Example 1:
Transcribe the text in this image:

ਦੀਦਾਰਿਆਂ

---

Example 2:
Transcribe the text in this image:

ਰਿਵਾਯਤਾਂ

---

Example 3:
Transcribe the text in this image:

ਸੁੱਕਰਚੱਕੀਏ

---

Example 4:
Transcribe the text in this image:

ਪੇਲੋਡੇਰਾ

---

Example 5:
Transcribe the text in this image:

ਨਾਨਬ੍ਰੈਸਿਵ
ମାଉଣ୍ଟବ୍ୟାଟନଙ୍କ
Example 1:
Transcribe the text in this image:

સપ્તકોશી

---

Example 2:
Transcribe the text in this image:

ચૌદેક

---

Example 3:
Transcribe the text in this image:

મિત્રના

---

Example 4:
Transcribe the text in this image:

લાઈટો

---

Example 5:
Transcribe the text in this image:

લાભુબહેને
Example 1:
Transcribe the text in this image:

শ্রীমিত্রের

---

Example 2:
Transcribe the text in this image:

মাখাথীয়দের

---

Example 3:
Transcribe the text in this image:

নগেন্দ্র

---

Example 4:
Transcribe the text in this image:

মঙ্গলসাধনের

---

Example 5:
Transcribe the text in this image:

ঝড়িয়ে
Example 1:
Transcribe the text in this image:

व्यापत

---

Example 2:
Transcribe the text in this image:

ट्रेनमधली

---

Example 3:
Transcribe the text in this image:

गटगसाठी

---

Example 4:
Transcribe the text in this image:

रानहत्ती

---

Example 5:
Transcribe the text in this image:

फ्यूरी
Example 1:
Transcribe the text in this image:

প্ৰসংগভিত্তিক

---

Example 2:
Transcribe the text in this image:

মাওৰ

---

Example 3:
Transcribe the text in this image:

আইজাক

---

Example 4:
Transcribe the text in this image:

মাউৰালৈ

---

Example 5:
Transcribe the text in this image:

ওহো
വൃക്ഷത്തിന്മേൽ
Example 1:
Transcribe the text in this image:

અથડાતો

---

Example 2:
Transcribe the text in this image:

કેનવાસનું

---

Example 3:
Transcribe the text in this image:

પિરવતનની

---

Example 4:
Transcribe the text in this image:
********************
Prompt = Write out the complete material a second time, matching it exactly.

Solution to this problem =
Example 1:
Transcribe the text in this image:

ਦੀਦਾਰਿਆਂ

---

Example 2:
Transcribe the text in this image:

ਰਿਵਾਯਤਾਂ

---

Example 3:
Transcribe the text in this image:

ਸੁੱਕਰਚੱਕੀਏ

---

Example 4:
Transcribe the text in this image:

ਪੇਲੋਡੇਰਾ

---

Example 5:
Transcribe the text in this image:

ਨਾਨਬ੍ਰੈਸਿਵ
ମାଉଣ୍ଟବ୍ୟାଟନଙ୍କ
Example 1:
Transcribe the text in this image:

સપ્તકોશી

---

Example 2:
Transcribe the text in this image:

ચૌદેક

---

Example 3:
Transcribe the text in this image:

મિત્રના

---

Example 4:
Transcribe the text in this image:

લાઈટો

---

Example 5:
Transcribe the text in this image:

લાભુબહેને
Example 1:
Transcribe the text in this image:

শ্রীমিত্রের

---

Example 2:
Transcribe the text in this image:

মাখাথীয়দের

---

Example 3:
Transcribe the text in this image:

নগেন্দ্র

---

Example 4:
Transcribe the text in this image:

মঙ্গলসাধনের

---

Example 5:
Transcribe the text in this image:

ঝড়িয়ে
Example 1:
Transcribe the text in this image:

व्यापत

---

Example 2:
Transcribe the text in this image:

ट्रेनमधली

---

Example 3:
Transcribe the text in this image:

गटगसाठी

---

Example 4:
Transcribe the text in this image:

रानहत्ती

---

Example 5:
Transcribe the text in this image:

फ्यूरी
Example 1:
Transcribe the text in this image:

প্ৰসংগভিত্তিক

---

Example 2:
Transcribe the text in this image:

মাওৰ

---

Example 3:
Transcribe the text in this image:

আইজাক

---

Example 4:
Transcribe the text in this image:

মাউৰালৈ

---

Example 5:
Transcribe the text in this image:

ওহো
വൃക്ഷത്തിന്മേൽ
Example 1:
Transcribe the text in this image:

અથડાતો

---

Example 2:
Transcribe the text in this image:

કેનવાસનું

---

Example 3:
Transcribe the text in this image:

પિરવતનની

---

Example 4:
Transcribe the text in this image:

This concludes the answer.